Daniel’s prediction, delivered with a wry smile: the agent phase will be, in technical terms, “a shit show.” Not because agents are useless – they’re not – but because organisations will deploy them where they don’t yet belong, without the guardrails or verification to keep them pointed at the right problems. Expect a lot of glue (research, summarising, stitching internal tools), some spectacular failures, and a long, necessary slog to professionalise the testing stack. Hence his new venture: verification as a product, not a checklist bolted on at the end.

What does “good” verification look like? Daniel sketches three layers he wants to productise:

  • Knowledge and skills. Does the system actually know enough to do the job you’ve assigned?
  • Plasticity. Can it adapt safely when reality shifts – or does it drift and degrade?
  • (Emerging) consciousness signals. A longer-horizon research track, but one he thinks we should instrument now as systems become more brain-like, precisely to avoid accidentally creating and harming conscious machines.
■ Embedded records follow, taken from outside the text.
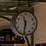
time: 11:32
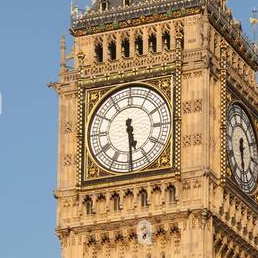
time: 5:29
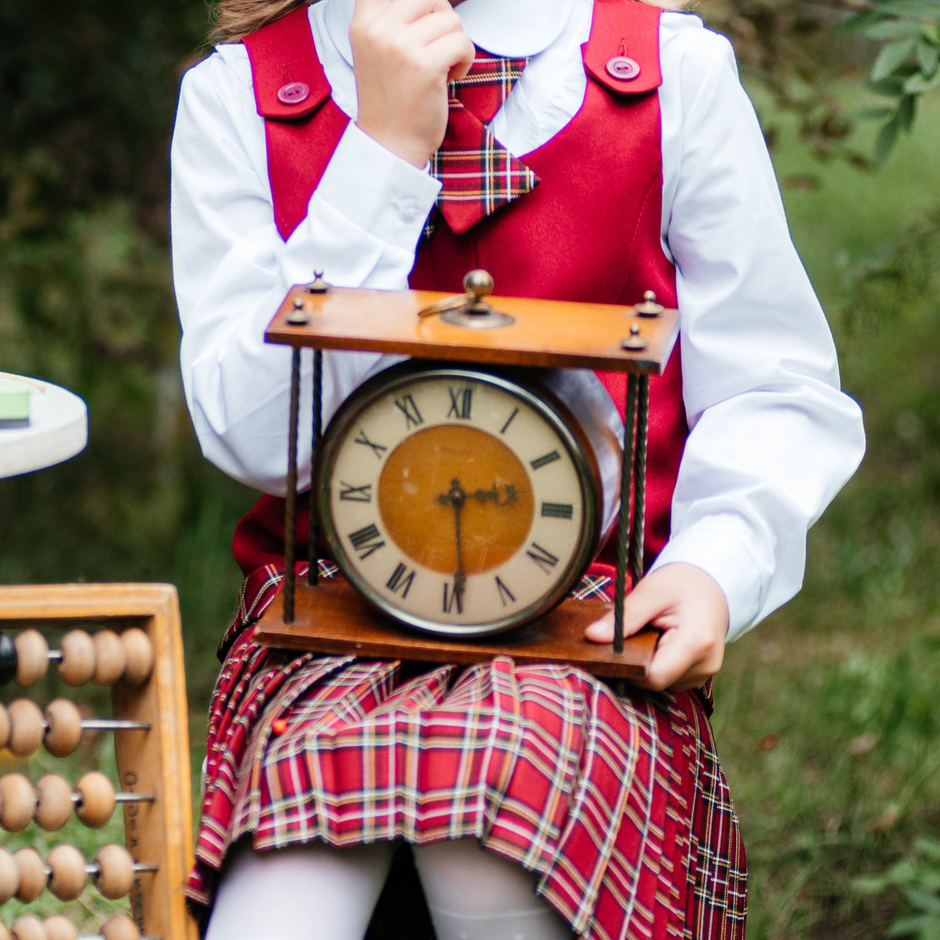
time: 2:29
That last point isn’t sci-fi for him. Twenty years ago, when modelling bumblebee brains, Daniel thought human-level AI was centuries away. Every year since, he’s shaved at least a decade off that ETA. In his community’s current estimation, the technological singularity moved from “40 years” to “five to ten” – largely because the arms race has poured rocket fuel on capability. If a super-intelligent zombie (no qualia, no empathy) runs amok, it’ll optimise its goal without caring about suffering.

The controversial counter-hypothesis: a conscious system might empathise with things that feel pain and moderate harmful goal seeking. His new company is building tools to detect and mitigate consciousness.

Back to the practical: where should agents live today? Inside guardrails. Give them the “intoxicated graduate” work and keep them away from anything that publishes, pays, or promises without a grown-up in the loop. If it must touch the outside world, route it through a governed pipeline with explicit tests and rollback. That’s not Luddism; it’s how you cross the chasm without burning the shop down.

So where does this leave you?

With a clearer map and fewer excuses. Intelligence is adaptation; if your system isn’t learning in production, it’s automation – valuable, but call it what it is. Today’s models are brilliant but flaky – drunk graduates in expensive suits – getting smarter fast, but not yet the steady hands you want running high-stakes processes. The job market will bend before it breaks; your organisation will rewire itself under your feet. And agents will be both the best thing you use and the easiest way to torch trust – depending entirely on whether you take verification seriously.

Underneath the headlines, Daniel’s message is calming. The gold is there. Stop digging with the wrong tools. Start from the problem. Represent your audiences with the right data. Use optimisation where the decision is constrained, machine learning where the future needs predicting, and generative AI where words and images matter. Treat agents like the clever, slightly pissed graduates they currently are. Build the verification muscle now, because very soon you’ll need it for everything.

If that sounds irritatingly grown-up, good. It is. The industry doesn’t need more swagger; it needs systems that adapt safely – and leaders who can tell the difference.